— What to do —
Repeat, exactly and alone, every line from the line that contains "X63470Y262890D03*" to the end of the entries.

— Records to process —
+---+

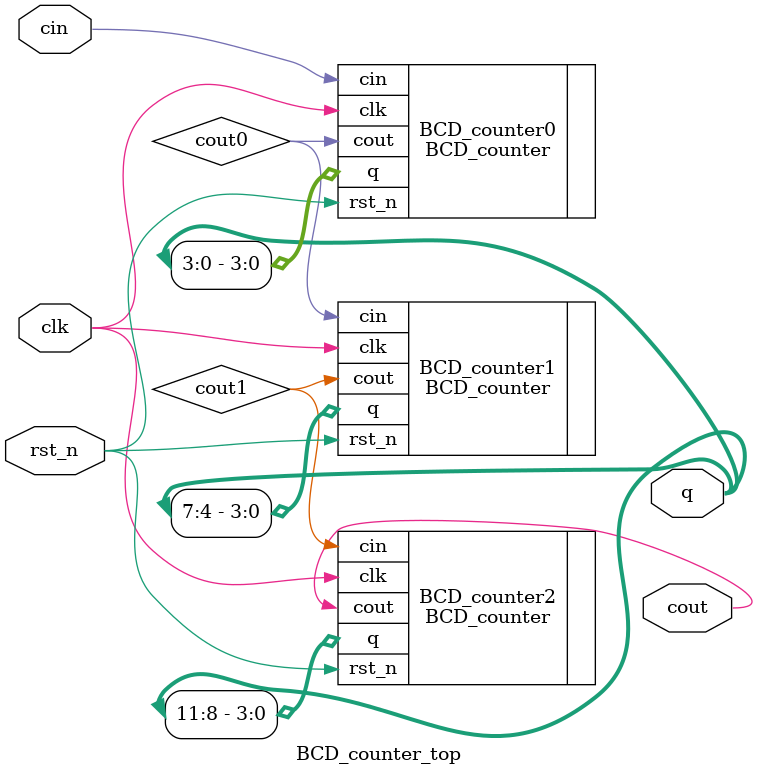
<source format=v>
module BCD_counter_top(clk, cin, rst_n, cout, q);
	input clk, cin, rst_n;
	output cout;
	output [11:0] q;
	
	wire cout0, cout1;
	/***在仿真波形中BCD的二进制为1001_1001_1001，转换为10进制或16进制≠999***/
	BCD_counter BCD_counter0(
		.clk(clk),
		.cin(cin),
		.rst_n(rst_n),
		.cout(cout0),
		.q(q[3:0])
	);
	
	BCD_counter BCD_counter1(
		.clk(clk),
		.cin(cout0),
		.rst_n(rst_n),
		.cout(cout1),
		.q(q[7:4])
	);
	
	BCD_counter BCD_counter2(
		.clk(clk),
		.cin(cout1),
		.rst_n(rst_n),
		.cout(cout),
		.q(q[11:8])
	);
	
	
endmodule
</source>
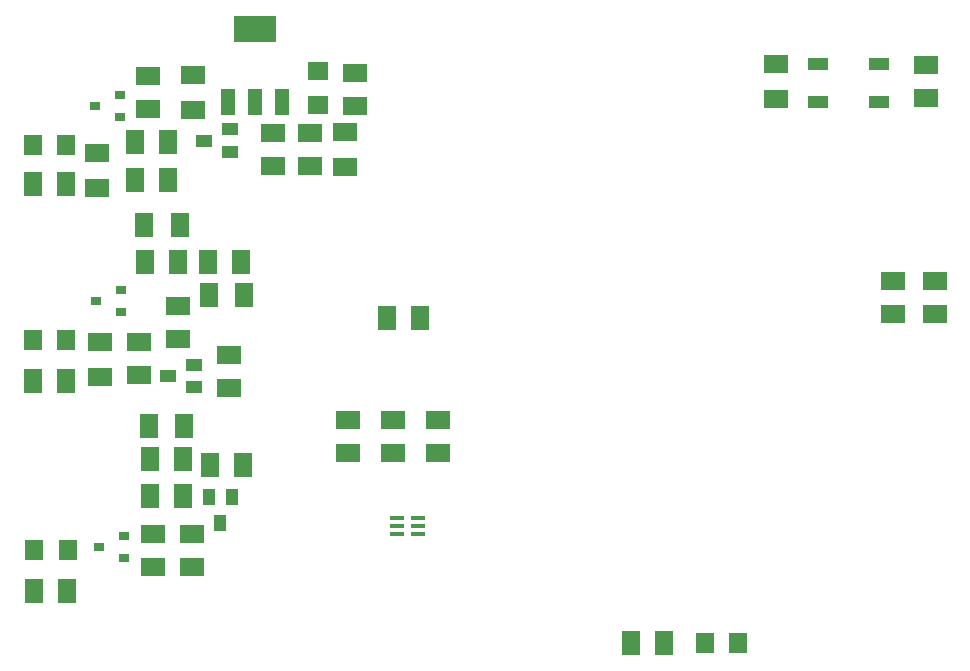
<source format=gbr>
G04 EAGLE Gerber RS-274X export*
G75*
%MOMM*%
%FSLAX34Y34*%
%LPD*%
%INSolderpaste Top*%
%IPPOS*%
%AMOC8*
5,1,8,0,0,1.08239X$1,22.5*%
G01*
%ADD10R,1.500000X2.000000*%
%ADD11R,2.000000X1.500000*%
%ADD12R,1.651000X1.000000*%
%ADD13R,1.000000X1.400000*%
%ADD14R,0.900000X0.800000*%
%ADD15R,1.400000X1.000000*%
%ADD16R,1.600000X2.000000*%
%ADD17R,2.000000X1.600000*%
%ADD18R,1.219200X2.235200*%
%ADD19R,3.600000X2.200000*%
%ADD20R,1.803000X1.600000*%
%ADD21R,1.600000X1.803000*%
%ADD22R,1.168400X0.355600*%


D10*
X191530Y224790D03*
X161530Y224790D03*
D11*
X692601Y531078D03*
X692601Y501078D03*
D10*
X212330Y335280D03*
X242330Y335280D03*
D11*
X199390Y521730D03*
X199390Y491730D03*
X120650Y295670D03*
X120650Y265670D03*
X118110Y455690D03*
X118110Y425690D03*
D10*
X187720Y394970D03*
X157720Y394970D03*
D11*
X327660Y443470D03*
X327660Y473470D03*
D12*
X728152Y530801D03*
X779692Y530801D03*
X779692Y498801D03*
X728152Y498801D03*
D13*
X222250Y142670D03*
X212750Y164670D03*
X231750Y164670D03*
D14*
X140810Y112420D03*
X140810Y131420D03*
X119810Y121920D03*
D15*
X178230Y266700D03*
X200230Y276200D03*
X200230Y257200D03*
D14*
X138270Y320700D03*
X138270Y339700D03*
X117270Y330200D03*
D15*
X208710Y466090D03*
X230710Y475590D03*
X230710Y456590D03*
D14*
X137000Y485800D03*
X137000Y504800D03*
X116000Y495300D03*
D16*
X190530Y165100D03*
X162530Y165100D03*
D17*
X161290Y492730D03*
X161290Y520730D03*
D16*
X177830Y464820D03*
X149830Y464820D03*
X149830Y433070D03*
X177830Y433070D03*
X186720Y363220D03*
X158720Y363220D03*
X240060Y363220D03*
X212060Y363220D03*
D17*
X266700Y444470D03*
X266700Y472470D03*
X298450Y472470D03*
X298450Y444470D03*
X368300Y229900D03*
X368300Y201900D03*
X330200Y229900D03*
X330200Y201900D03*
X791938Y347468D03*
X791938Y319468D03*
D16*
X162530Y196850D03*
X190530Y196850D03*
D17*
X827547Y347022D03*
X827547Y319022D03*
X819601Y502078D03*
X819601Y530078D03*
X165100Y105380D03*
X165100Y133380D03*
X198120Y133380D03*
X198120Y105380D03*
D16*
X213330Y191770D03*
X241330Y191770D03*
X363190Y316230D03*
X391190Y316230D03*
D17*
X186690Y298420D03*
X186690Y326420D03*
X153670Y267940D03*
X153670Y295940D03*
X229870Y284510D03*
X229870Y256510D03*
D18*
X228346Y498602D03*
X251460Y498602D03*
X274574Y498602D03*
D19*
X251460Y560580D03*
D20*
X304800Y496320D03*
X304800Y524760D03*
D21*
X91690Y297180D03*
X63250Y297180D03*
X91690Y462280D03*
X63250Y462280D03*
X92960Y119380D03*
X64520Y119380D03*
X660650Y40640D03*
X632210Y40640D03*
D16*
X570200Y40640D03*
X598200Y40640D03*
D17*
X336550Y495270D03*
X336550Y523270D03*
D16*
X91470Y429260D03*
X63470Y429260D03*
X91470Y262890D03*
X63470Y262890D03*
X92740Y85090D03*
X64740Y85090D03*
D22*
X389890Y133096D03*
X389890Y139700D03*
X389890Y146304D03*
X372110Y146304D03*
X372110Y139700D03*
X372110Y133096D03*
D17*
X406400Y229900D03*
X406400Y201900D03*
M02*

</source>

+---+

— Result —
X63470Y262890D03*
X92740Y85090D03*
X64740Y85090D03*
D22*
X389890Y133096D03*
X389890Y139700D03*
X389890Y146304D03*
X372110Y146304D03*
X372110Y139700D03*
X372110Y133096D03*
D17*
X406400Y229900D03*
X406400Y201900D03*
M02*

</source>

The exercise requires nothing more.